We understand if the initial thought of a tinned fish nacho feels off, but hear us out: Nachos are usually loaded up with something tender and meaty, be it pulled pork or roasted chicken. Tinned tuna is both of those things, so why wouldn’t it work just as well? We’re here to confirm that it is, in fact, just as delicious, if not even more so, than the aforementioned alternatives.
Turn to these nachos when you have a late-night hankering for something sloppy and satisfying, when you have friends over for an impromptu midnight feast, or when you’ve had one too many drinks and need something fatty, salty, and satiating that requires minimum effort.

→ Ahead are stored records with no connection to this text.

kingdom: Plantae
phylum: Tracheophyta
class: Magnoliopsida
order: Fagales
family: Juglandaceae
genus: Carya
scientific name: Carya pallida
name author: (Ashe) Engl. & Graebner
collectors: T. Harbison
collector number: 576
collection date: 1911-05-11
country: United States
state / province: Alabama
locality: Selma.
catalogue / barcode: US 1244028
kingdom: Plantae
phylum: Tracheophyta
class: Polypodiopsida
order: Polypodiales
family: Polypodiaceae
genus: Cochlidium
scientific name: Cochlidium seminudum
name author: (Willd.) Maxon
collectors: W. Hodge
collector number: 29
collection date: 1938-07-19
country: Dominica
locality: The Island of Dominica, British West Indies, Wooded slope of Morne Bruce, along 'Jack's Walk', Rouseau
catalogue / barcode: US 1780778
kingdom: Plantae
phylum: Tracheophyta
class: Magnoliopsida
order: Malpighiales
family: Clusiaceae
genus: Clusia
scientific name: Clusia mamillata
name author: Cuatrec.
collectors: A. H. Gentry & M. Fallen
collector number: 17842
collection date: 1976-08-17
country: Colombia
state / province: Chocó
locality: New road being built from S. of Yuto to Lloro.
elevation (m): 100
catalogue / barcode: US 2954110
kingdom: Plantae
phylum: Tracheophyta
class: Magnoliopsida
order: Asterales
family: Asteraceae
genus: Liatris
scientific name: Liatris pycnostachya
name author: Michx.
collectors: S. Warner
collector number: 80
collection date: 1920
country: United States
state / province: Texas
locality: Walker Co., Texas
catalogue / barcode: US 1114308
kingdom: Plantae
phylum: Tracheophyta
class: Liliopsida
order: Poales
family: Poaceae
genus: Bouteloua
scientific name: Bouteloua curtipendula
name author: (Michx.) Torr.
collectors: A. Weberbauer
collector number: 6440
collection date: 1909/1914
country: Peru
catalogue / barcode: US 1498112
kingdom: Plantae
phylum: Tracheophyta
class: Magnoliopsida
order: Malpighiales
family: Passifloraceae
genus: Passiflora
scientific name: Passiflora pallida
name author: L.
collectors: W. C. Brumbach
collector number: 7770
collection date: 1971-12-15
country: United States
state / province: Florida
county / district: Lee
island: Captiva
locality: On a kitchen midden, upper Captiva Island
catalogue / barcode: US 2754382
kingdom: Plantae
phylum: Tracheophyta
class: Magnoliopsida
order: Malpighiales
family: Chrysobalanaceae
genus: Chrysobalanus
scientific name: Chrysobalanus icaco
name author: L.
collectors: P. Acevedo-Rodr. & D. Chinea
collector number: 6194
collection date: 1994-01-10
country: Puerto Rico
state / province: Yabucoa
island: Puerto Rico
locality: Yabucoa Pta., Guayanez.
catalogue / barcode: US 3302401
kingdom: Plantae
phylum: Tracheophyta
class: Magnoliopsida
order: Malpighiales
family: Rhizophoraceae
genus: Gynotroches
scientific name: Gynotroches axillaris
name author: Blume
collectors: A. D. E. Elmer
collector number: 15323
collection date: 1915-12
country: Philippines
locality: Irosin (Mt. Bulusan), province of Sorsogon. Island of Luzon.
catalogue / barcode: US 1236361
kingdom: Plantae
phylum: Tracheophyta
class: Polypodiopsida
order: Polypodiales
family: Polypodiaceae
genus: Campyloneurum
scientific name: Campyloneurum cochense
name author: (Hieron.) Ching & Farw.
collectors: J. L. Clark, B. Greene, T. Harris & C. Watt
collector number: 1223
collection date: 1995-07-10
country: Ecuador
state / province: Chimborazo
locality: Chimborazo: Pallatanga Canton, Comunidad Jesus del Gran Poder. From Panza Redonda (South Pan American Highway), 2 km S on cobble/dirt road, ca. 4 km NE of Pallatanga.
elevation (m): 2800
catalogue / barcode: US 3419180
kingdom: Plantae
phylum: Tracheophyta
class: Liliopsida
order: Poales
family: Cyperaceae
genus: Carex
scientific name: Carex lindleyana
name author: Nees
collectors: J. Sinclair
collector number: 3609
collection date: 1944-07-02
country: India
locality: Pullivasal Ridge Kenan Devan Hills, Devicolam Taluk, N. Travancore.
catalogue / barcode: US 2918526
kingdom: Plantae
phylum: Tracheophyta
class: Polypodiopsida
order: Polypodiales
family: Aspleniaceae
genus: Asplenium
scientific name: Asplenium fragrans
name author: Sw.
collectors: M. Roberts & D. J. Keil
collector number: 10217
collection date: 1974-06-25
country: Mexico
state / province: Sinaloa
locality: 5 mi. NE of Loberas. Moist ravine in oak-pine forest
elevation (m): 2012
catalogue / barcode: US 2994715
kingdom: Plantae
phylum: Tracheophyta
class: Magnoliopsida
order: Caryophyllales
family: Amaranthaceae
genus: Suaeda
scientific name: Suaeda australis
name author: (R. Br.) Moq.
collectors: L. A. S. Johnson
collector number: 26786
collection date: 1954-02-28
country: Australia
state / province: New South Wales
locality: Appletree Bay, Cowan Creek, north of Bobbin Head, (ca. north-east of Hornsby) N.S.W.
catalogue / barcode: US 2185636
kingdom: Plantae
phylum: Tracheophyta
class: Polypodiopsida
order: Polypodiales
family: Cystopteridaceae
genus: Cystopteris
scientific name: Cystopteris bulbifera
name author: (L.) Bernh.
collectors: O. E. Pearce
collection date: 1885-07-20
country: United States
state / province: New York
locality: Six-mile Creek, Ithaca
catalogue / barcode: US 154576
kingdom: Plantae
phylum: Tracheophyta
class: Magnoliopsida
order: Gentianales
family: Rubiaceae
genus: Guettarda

The key to success with any nachos is making sure there’s an even distribution of toppings for each chip. We achieve this by spreading the chips out in a thin, even layer on a baking sheet before loading on the goodness.
Recipe information
Total Time
15 minutes
Yield
2 to 4 servings
Ingredients
Preparation
Step 1
Preheat the broiler.
Step 2
Spread 4 cups sturdy corn tortilla chips out in an even layer on a baking sheet. Evenly distribute two 3.2-oz. tins oil-packaged tuna, flaked into bite-size pieces, ½ cup cooked or canned black beans, drained, and ⅓ cup sliced black olives on top. Sprinkle ½ cup shredded Monterey Jack cheese all over.
Step 3
Broil for 2–5 minutes, until the cheese has melted and is starting to caramelize. Keep a close eye on the nachos, as they’ll go from meltingly delicious to burnt in a blink.
Step 4
Top with ¼ cup pickled jalapeño slices, dollops of ¼ cup sour cream, a scattering of ⅓ cup finely chopped scallions, and 1 small handful of fresh cilantro leaves, if desired.